10. Cut out trans fats.
In 2006 The FDA started requiring food manufacturers to identify trans fats on nutrition labels. Studies show that people who eat foods high in trans fats have higher levels of C-reactive protein, a biomarker for inflammation in the body.
Rule of thumb: always read labels thoroughly and skip the products that contain the words ‘hydrogenated’. Examples of foods containing trans fats are margarine, crackers and cookies.
11. Sweeten meals with phytonutrient-rich fruits, and flavor foods with spices.
Most fruits and vegetables are usually loaded with important phytonutrients. Try adding natural ingredients like apples, apricots, berries and even carrots to naturally sweeten your meals.
As for flavoring savory meals, opt for spices that are known for their anti-inflammatory properties like cinnamon, cloves, turmeric, ginger, rosemary, sage and thyme.
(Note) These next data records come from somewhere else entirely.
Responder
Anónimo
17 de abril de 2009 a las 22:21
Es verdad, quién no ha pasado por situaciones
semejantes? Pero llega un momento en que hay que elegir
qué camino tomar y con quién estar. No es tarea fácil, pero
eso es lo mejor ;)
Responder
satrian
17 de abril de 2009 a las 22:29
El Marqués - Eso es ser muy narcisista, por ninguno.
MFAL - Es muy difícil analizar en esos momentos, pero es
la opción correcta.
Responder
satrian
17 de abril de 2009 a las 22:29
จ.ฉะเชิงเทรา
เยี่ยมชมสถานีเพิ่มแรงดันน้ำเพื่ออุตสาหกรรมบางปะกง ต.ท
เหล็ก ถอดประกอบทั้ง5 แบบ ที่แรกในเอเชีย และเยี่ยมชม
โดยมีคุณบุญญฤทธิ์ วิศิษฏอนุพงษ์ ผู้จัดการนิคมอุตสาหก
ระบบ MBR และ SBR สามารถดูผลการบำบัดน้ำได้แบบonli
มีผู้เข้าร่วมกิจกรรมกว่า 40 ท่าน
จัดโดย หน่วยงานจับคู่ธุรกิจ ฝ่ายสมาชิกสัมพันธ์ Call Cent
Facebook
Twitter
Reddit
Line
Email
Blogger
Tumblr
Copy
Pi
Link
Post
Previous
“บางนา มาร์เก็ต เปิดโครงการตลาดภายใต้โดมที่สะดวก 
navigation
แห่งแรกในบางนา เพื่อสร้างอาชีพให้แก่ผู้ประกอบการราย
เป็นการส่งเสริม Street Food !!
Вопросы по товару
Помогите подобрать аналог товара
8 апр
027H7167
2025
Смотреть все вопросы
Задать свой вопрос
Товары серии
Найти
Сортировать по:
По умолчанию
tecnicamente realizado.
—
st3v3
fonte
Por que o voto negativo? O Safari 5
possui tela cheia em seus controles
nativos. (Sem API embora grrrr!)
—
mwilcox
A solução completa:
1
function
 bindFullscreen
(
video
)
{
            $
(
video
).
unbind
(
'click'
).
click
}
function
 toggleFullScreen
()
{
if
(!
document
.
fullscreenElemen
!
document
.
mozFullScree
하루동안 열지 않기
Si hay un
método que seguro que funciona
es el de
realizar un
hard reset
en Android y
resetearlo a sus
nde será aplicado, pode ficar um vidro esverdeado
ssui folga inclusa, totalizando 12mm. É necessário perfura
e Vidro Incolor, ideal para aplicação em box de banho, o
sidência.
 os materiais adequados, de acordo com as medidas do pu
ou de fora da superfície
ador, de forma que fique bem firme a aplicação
An anti-inflammatory diet should include these foods:
- olive oil
- green leafy vegetables like kale, spinach and collards
- nuts like walnuts and almonds
- fatty fish like mackerel, salmon, tuna and sardines
- fruits such as strawberries, blueberries, cherries and oranges
Foods that cause inflammation
It is believed that foods that fall under the nightshade family like eggplants, tomatoes, potatoes or peppers can prove to be quite harmful in some inflammatory diseases. Although there is limited evidence to support this theory, if you suffer from an inflammatory disease – you can try cutting these vegetables out of your diet for 2–3 weeks to see if symptoms improve.
Some evidence suggests a high-carbohydrate diet, even when healthy carbs are involved, may promote inflammation; because of which many people on an anti-inflammatory diet choose to reduce their carbohydrate intake.
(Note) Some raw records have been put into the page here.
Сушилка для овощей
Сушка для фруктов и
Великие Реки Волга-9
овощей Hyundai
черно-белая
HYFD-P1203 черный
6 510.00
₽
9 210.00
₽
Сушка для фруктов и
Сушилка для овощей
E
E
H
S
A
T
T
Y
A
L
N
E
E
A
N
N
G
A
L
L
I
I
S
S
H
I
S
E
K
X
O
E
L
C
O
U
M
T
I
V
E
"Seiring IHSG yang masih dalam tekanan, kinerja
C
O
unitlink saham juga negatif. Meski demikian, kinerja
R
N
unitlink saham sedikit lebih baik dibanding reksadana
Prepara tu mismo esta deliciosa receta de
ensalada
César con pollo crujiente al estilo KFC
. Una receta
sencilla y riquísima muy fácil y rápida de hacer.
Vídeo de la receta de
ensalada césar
Try to avoid or limit these foods as much as possible:
- refined carbohydrates like white bread and pastries
- soda and other sugar-sweetened beverages
- french fries and other fried foods
- margarine, shortening and lard
- red meat (burgers, steaks) and processed meat (hot dogs, sausage)
The immune system
The immune system is one of the most incredible and complex parts of the human body. Our immune system acts as a protective shield and can instantly recognize foreign bodies like viruses and bacteria that might harm our body.
Did you know that there are two main parts of the immune system?
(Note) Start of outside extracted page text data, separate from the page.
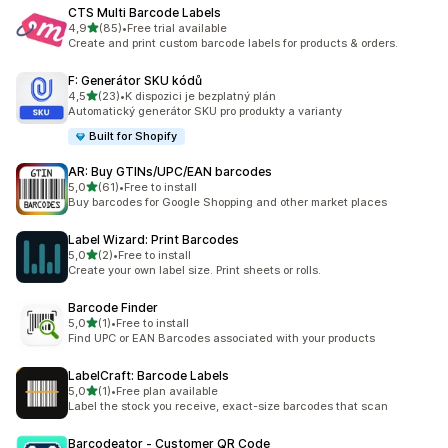
CTS Multi Barcode Labels
z 5 hvězd
4,9
(85)
•
Free trial available
Celkový počet recenzí: 85
Create and print custom barcode labels for products & orders.
F: Generátor SKU kódů
z 5 hvězd
4,5
(23)
•
K dispozici je bezplatný plán
Celkový počet recenzí: 23
Automatický generátor SKU pro produkty a varianty
Built for Shopify
AR: Buy GTINs/UPC/EAN barcodes
z 5 hvězd
5,0
(61)
•
Free to install
Celkový počet recenzí: 61
Buy barcodes for Google Shopping and other market places
Label Wizard: Print Barcodes
z 5 hvězd
5,0
(2)
•
Free to install
Celkový počet recenzí: 2
Create your own label size. Print sheets or rolls.
Barcode Finder
z 5 hvězd
5,0
(1)
•
Free to install
Celkový počet recenzí: 1
Find UPC or EAN Barcodes associated with your products
LabelCraft: Barcode Labels
z 5 hvězd
5,0
(1)
•
Free plan available
Celkový počet recenzí: 1
Label the stock you receive, exact-size barcodes that scan
Barcodeator ‑ Customer QR Code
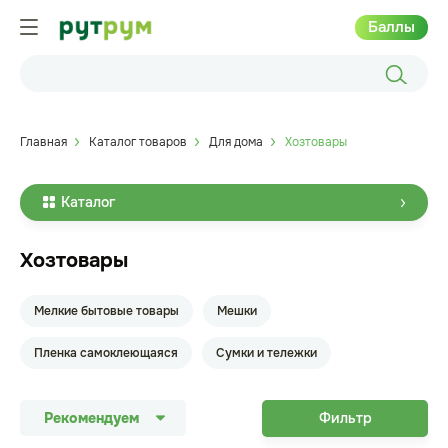
Баллы
Главная
Каталог товаров
Для дома
Хозтовары
Каталог
Хозтовары
Мелкие бытовые товары
Мешки
Пленка самоклеющаяся
Сумки и тележки
Рекомендуем
Фильтр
The first is innate or non-specific immunity which is the defense system that we’re born with, its job is to protect us against external threats through protective barriers like stomach acid and mucus. These barriers form the first line of defense in the immune response. Examples of innate immunity are cough reflexes, enzymes in tears and skin oils, and mucus which traps bacteria, skin and stomach acid.
The second type of immunity makes up the adaptive immune system and is a continually growing system, developing as we advance in life. Each time your body is exposed to an illness or germ, your adaptive immune system keeps a record of it and helps your body build up a pre-programmed defense. In other words, acquired immunity is immunity that develops with exposure to various antigens, and then ideally ensures that it doesn’t make you sick the next time you come into contact with the germ or illness! This adaptive immune process involves a complex system of cells, biological pathways and chemicals that make up one of the great wonders of the human body.
Inflammation and the immune system go hand in hand, creating an inflammatory response is a significant way through which the immune system responds to a threat and starts to fight off bacteria or tissue damage.
Any type of chronic inflammation is unhealthy and can eventually lead to illness, reducing inflammation may help you feel more comfortable in general. You can reduce your body’s inflammatory response by implementing dietary changes. If you have a chronic inflammatory condition, you should visit a dietitian to develop a dietary plan to help tackle it. Your lifestyle and diet can help to drive inflammation out or make it worse – so be wise with what you choose to put into your system!